*** Block opens ***

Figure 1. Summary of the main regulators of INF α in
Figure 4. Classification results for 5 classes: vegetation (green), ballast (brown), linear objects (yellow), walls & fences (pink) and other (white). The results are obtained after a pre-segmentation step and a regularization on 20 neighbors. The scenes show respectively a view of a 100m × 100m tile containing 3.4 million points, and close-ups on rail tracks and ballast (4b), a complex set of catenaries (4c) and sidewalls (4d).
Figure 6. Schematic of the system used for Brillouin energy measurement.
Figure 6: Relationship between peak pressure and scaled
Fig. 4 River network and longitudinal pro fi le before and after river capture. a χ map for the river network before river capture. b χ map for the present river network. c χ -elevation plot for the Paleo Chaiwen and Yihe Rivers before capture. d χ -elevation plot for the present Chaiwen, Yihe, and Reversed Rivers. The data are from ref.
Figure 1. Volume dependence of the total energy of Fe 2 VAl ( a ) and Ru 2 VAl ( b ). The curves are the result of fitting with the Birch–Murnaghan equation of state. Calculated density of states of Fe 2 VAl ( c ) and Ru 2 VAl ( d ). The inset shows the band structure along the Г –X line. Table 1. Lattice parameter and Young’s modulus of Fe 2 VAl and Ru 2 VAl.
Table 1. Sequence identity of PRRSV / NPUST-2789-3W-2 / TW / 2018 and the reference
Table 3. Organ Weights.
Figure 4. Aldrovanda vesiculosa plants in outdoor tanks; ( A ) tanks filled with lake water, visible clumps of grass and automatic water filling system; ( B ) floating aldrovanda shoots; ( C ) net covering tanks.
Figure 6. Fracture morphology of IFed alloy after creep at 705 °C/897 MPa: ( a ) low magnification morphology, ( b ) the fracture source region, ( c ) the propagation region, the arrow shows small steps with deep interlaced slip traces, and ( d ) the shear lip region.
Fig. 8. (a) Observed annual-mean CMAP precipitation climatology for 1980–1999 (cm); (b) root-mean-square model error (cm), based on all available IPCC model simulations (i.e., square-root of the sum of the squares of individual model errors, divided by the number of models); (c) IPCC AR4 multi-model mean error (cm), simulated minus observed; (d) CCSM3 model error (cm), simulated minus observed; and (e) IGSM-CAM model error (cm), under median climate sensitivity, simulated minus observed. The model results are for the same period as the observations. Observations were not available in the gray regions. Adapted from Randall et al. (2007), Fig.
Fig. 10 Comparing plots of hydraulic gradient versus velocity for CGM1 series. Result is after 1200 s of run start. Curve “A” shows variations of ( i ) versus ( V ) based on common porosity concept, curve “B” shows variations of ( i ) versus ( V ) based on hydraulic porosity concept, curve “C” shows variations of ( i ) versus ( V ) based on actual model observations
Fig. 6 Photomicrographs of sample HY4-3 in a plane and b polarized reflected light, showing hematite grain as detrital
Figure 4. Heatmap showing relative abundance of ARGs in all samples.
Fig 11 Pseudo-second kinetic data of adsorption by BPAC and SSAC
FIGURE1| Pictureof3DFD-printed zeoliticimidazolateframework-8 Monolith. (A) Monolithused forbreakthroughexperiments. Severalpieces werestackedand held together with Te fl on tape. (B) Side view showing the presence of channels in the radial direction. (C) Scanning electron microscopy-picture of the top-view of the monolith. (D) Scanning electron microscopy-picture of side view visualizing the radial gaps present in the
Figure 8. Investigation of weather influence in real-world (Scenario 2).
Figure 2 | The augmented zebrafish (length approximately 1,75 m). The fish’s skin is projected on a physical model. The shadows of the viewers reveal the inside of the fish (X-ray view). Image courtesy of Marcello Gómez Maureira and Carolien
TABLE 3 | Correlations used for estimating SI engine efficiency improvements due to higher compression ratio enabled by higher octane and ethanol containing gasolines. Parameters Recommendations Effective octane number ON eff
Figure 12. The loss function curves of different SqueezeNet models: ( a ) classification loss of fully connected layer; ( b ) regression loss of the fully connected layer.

*** Block closes ***

__Directions for this task__:
Copy every line of the data where "after" is found.

__Written reply__:
Figure 4. Classification results for 5 classes: vegetation (green), ballast (brown), linear objects (yellow), walls & fences (pink) and other (white). The results are obtained after a pre-segmentation step and a regularization on 20 neighbors. The scenes show respectively a view of a 100m × 100m tile containing 3.4 million points, and close-ups on rail tracks and ballast (4b), a complex set of catenaries (4c) and sidewalls (4d).
Fig. 4 River network and longitudinal pro fi le before and after river capture. a χ map for the river network before river capture. b χ map for the present river network. c χ -elevation plot for the Paleo Chaiwen and Yihe Rivers before capture. d χ -elevation plot for the present Chaiwen, Yihe, and Reversed Rivers. The data are from ref.
Figure 6. Fracture morphology of IFed alloy after creep at 705 °C/897 MPa: ( a ) low magnification morphology, ( b ) the fracture source region, ( c ) the propagation region, the arrow shows small steps with deep interlaced slip traces, and ( d ) the shear lip region.
Fig. 10 Comparing plots of hydraulic gradient versus velocity for CGM1 series. Result is after 1200 s of run start. Curve “A” shows variations of ( i ) versus ( V ) based on common porosity concept, curve “B” shows variations of ( i ) versus ( V ) based on hydraulic porosity concept, curve “C” shows variations of ( i ) versus ( V ) based on actual model observations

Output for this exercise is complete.